Data extracts Block Start

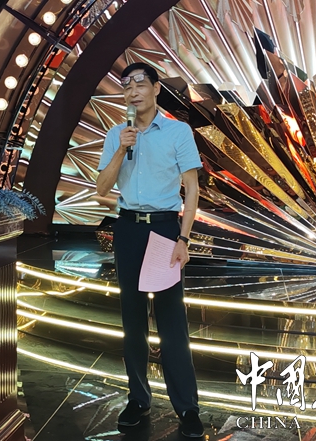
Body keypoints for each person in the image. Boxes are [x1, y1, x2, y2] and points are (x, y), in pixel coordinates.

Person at [96, 62, 204, 438]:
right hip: (128, 229)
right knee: (133, 322)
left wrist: (184, 239)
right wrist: (120, 150)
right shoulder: (117, 134)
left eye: (140, 84)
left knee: (172, 323)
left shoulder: (177, 131)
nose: (133, 91)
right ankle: (138, 399)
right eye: (126, 86)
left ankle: (187, 407)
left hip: (164, 230)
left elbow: (192, 188)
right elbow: (102, 188)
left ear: (156, 89)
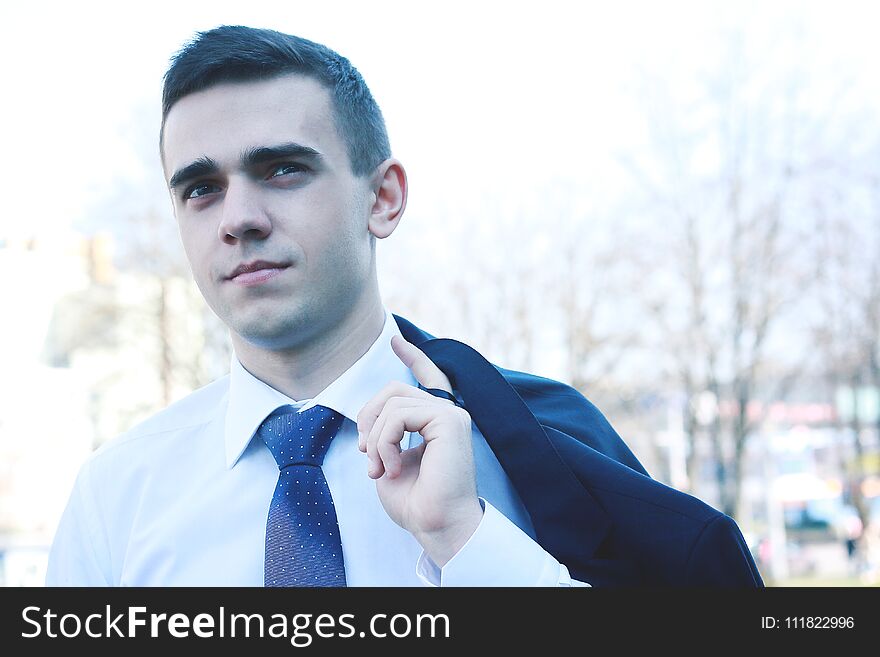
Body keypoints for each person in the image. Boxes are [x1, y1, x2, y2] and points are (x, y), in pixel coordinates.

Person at [46, 25, 762, 587]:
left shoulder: (535, 453)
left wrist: (468, 542)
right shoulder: (116, 499)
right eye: (201, 188)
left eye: (282, 169)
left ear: (383, 198)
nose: (238, 217)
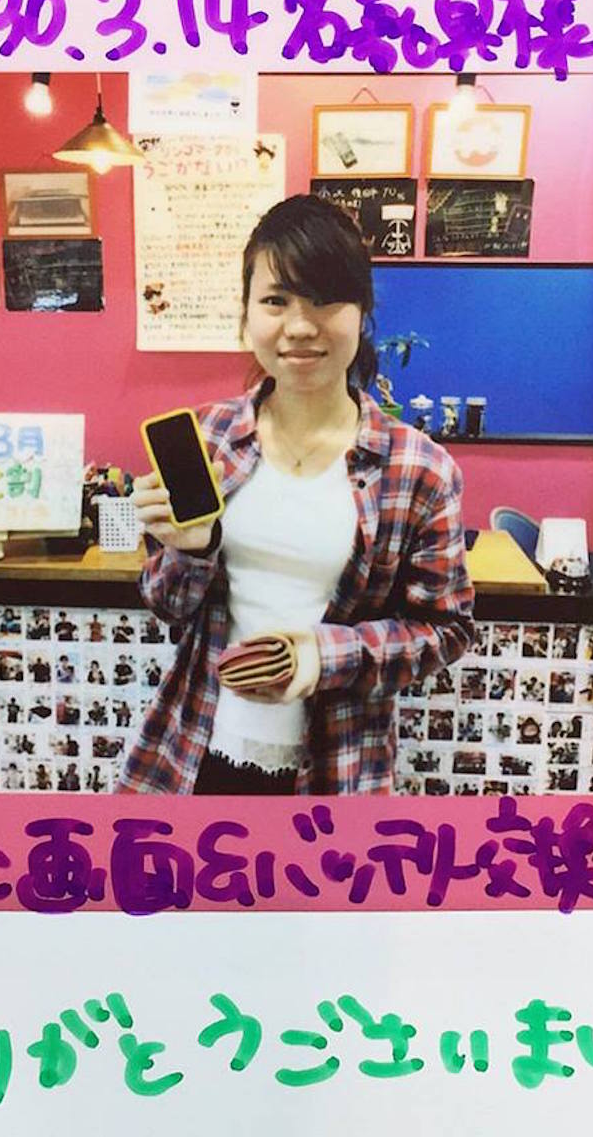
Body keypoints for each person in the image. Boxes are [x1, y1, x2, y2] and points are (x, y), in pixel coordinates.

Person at [118, 194, 474, 795]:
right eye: (276, 301)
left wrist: (320, 657)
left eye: (325, 299)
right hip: (194, 752)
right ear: (246, 313)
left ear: (361, 312)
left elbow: (446, 630)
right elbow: (168, 606)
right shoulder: (209, 439)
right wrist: (191, 550)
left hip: (339, 768)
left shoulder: (419, 469)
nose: (301, 325)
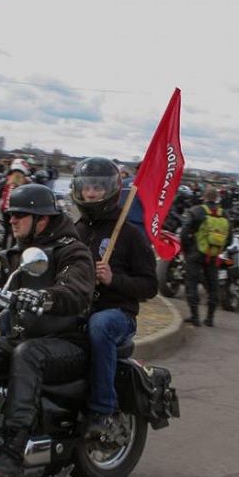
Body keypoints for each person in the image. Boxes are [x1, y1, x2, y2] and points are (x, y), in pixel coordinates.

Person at [0, 183, 95, 477]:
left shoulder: (72, 251)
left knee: (27, 354)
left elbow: (76, 290)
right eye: (9, 214)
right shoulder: (19, 255)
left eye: (19, 214)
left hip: (67, 344)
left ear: (41, 219)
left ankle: (13, 452)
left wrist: (47, 297)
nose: (11, 220)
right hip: (25, 339)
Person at [71, 157, 158, 438]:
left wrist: (113, 279)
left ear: (111, 190)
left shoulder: (131, 235)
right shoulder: (76, 230)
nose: (91, 193)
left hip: (118, 314)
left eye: (98, 187)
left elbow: (150, 286)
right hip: (79, 308)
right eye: (87, 187)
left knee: (100, 325)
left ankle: (101, 410)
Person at [182, 187, 229, 326]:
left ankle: (195, 317)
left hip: (195, 253)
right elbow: (229, 239)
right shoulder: (224, 214)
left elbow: (185, 231)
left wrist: (186, 250)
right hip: (213, 255)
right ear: (217, 197)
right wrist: (218, 249)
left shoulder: (196, 210)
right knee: (213, 287)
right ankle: (209, 318)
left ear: (204, 196)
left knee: (192, 284)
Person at [0, 158, 30, 249]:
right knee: (15, 233)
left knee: (6, 232)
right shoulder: (25, 182)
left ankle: (3, 250)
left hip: (5, 209)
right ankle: (13, 251)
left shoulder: (7, 180)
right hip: (16, 209)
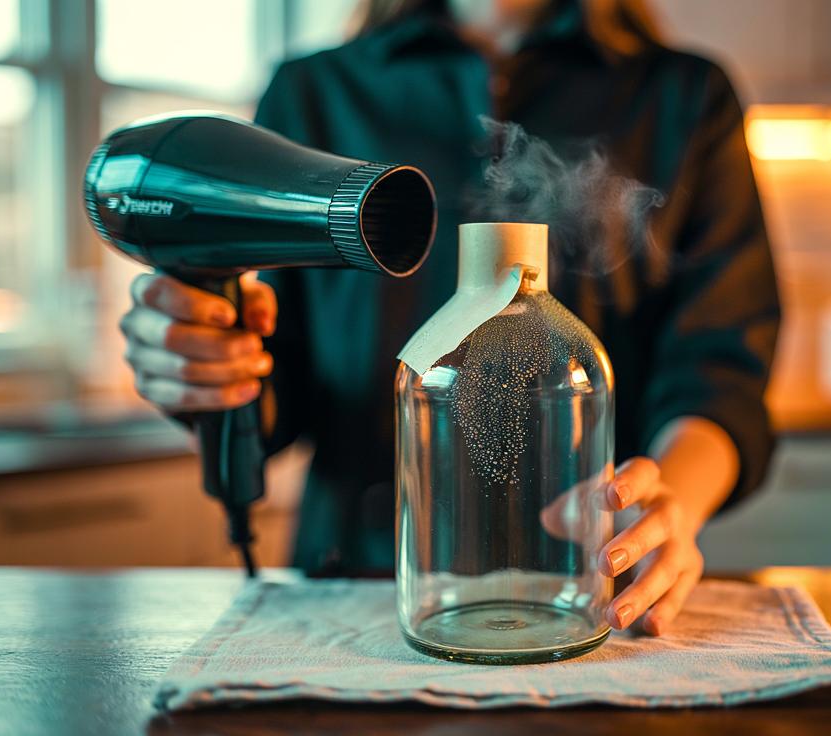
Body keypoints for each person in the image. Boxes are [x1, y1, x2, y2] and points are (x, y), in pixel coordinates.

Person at [118, 0, 780, 637]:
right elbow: (279, 379)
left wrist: (669, 499)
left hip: (596, 586)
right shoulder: (313, 92)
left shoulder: (684, 96)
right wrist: (205, 367)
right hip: (354, 585)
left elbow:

Data extracts Block End

**What this task involves:**
Your answer should consist of every line from the entries that holds "elbow".

**Answer:**
left elbow: (192, 188)
right elbow: (102, 188)
left elbow: (446, 630)
right elbow: (168, 606)
left elbow: (76, 290)
left elbow: (150, 286)
right elbow: (229, 239)
left elbow: (185, 231)
right elbow: (279, 379)
left elbow:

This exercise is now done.